## [WHAT YOU NEED TO DO]
- A) In the text on Magdeburg's sights, who designed the Green Citadel of Magdeburg?
- B) List every sight or attraction that the text on Magdeburg's sights names.
- C) Duplicate the passage of the text on Magdeburg's sights between "Magdeburg Cathedral, which" and "artist Friedensreich Hundertwasser.", inclusive, word for word.

Sights and Attractions in Magdeburg
Visitors who want to marvel at every single sight and attraction available in the German city of Magdeburg, the City of Otto, certainly have a busy time ahead!
The sights and attractions that can be found in Magdeburg reflect the eventful past and present of the metropolis on the river Elbe. Come and visit the over 1200-year-old city for yourself and explore a fascinating location situated right at the heart of Germany.
Magdeburg Cathedral, which is dedicated to St. Maurice and St. Catherine, and the Art Museum in the Monastery of Our Lady are just two examples of some of the city’s most famous sights and attractions. We therefore strongly recommend that you pay these religious buildings a visit during your time in Magdeburg.
Magdeburg is not only home to a number of historical sights and landmarks, but also a multitude of modern attractions such as the Magdeburg Waterway Junction, which boasts the world’s longest canal bridge, and the “GREEN CITADEL OF MAGDEBURG”, a building designed by the famous artist Friedensreich Hundertwasser.
You should also be sure to pay a visit to the old market square (Alter Markt), where you can view the “Magdeburg Horseman” statue, which is believed to depict Emperor Otto the First, and the Old Town Hall.

## [COLLECTED MATERIAL]
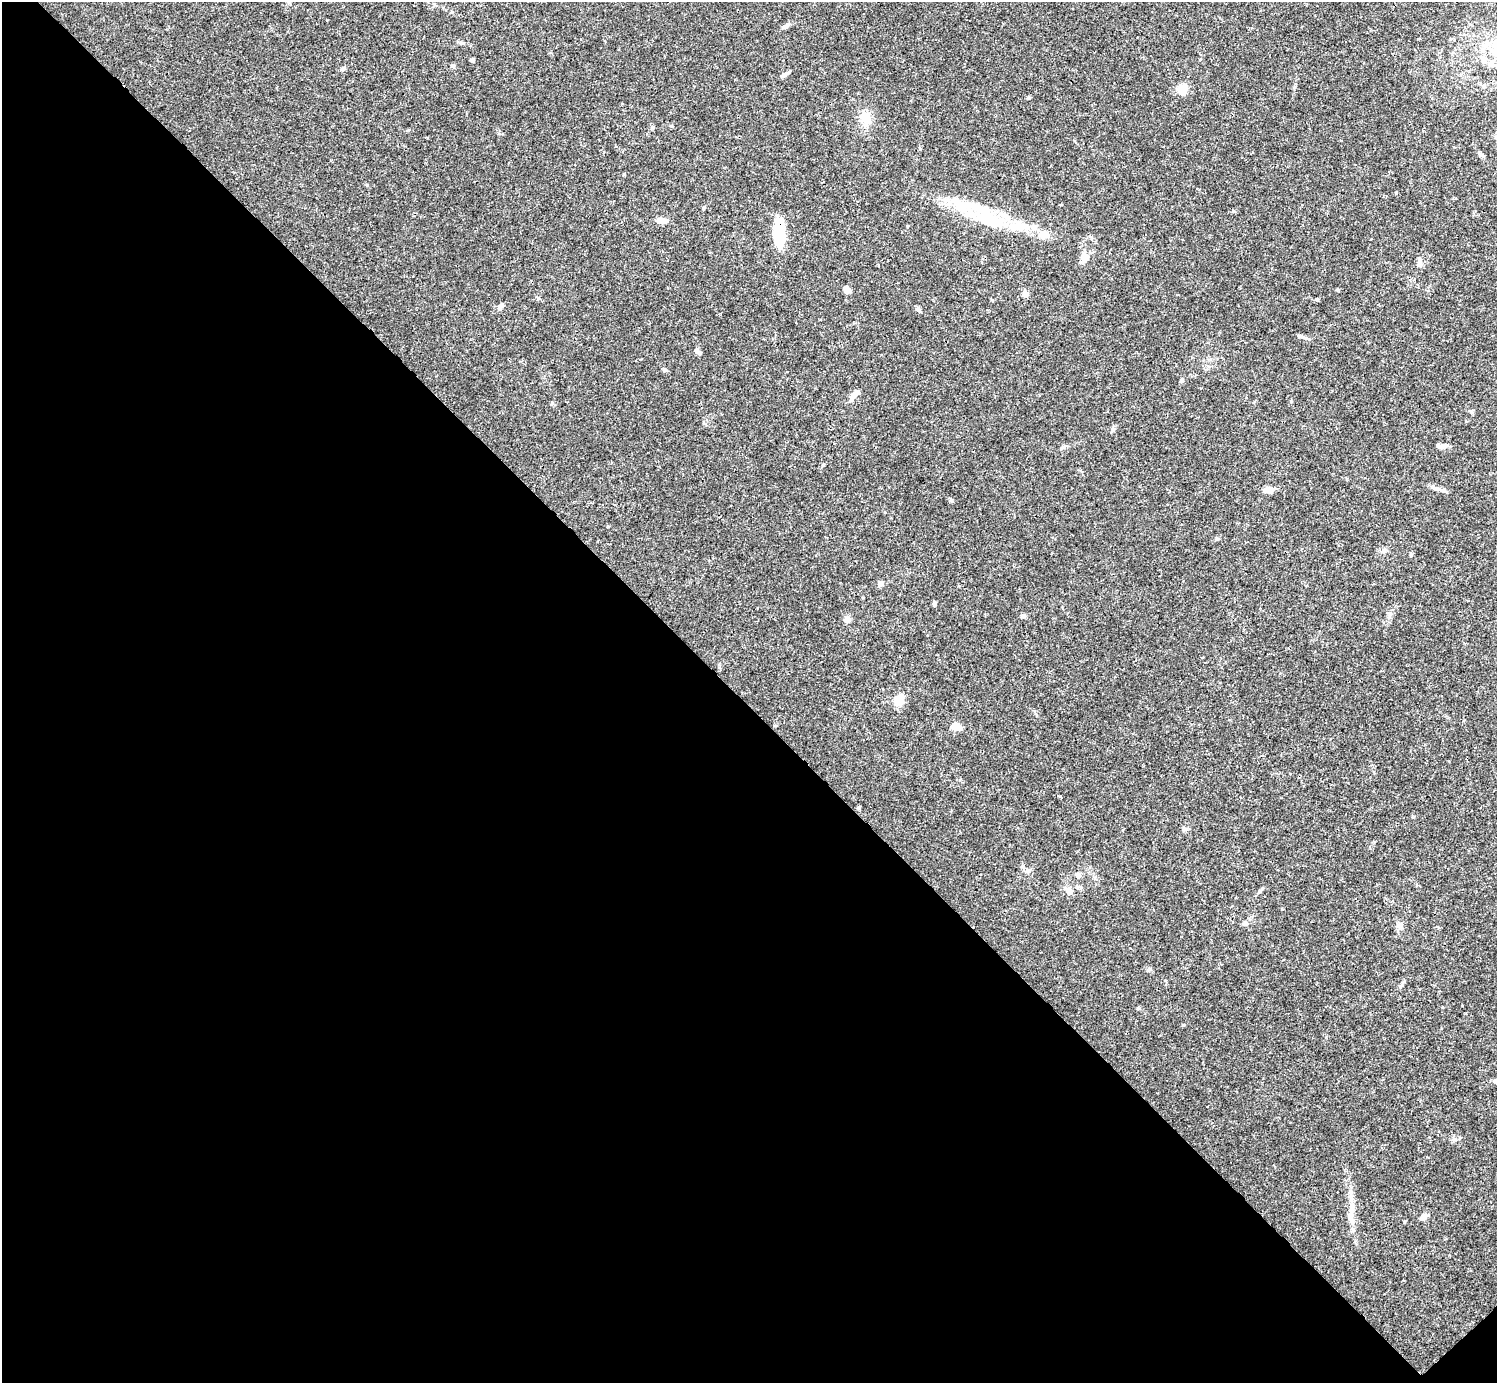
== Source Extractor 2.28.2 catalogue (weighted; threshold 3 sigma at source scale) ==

## [ANSWER LIST]
- A) Friedensreich Hundertwasser

- B)
- Magdeburg Cathedral
- Art Museum in the Monastery of Our Lady
- Magdeburg Waterway Junction
- Green Citadel of Magdeburg
- Old market square (Alter Markt)
- "Magdeburg Horseman" statue
- Old Town Hall

- C)
Magdeburg Cathedral, which is dedicated to St. Maurice and St. Catherine, and the Art Museum in the Monastery of Our Lady are just two examples of some of the city’s most famous sights and attractions. We therefore strongly recommend that you pay these religious buildings a visit during your time in Magdeburg.
Magdeburg is not only home to a number of historical sights and landmarks, but also a multitude of modern attractions such as the Magdeburg Waterway Junction, which boasts the world’s longest canal bridge, and the “GREEN CITADEL OF MAGDEBURG”, a building designed by the famous artist Friedensreich Hundertwasser.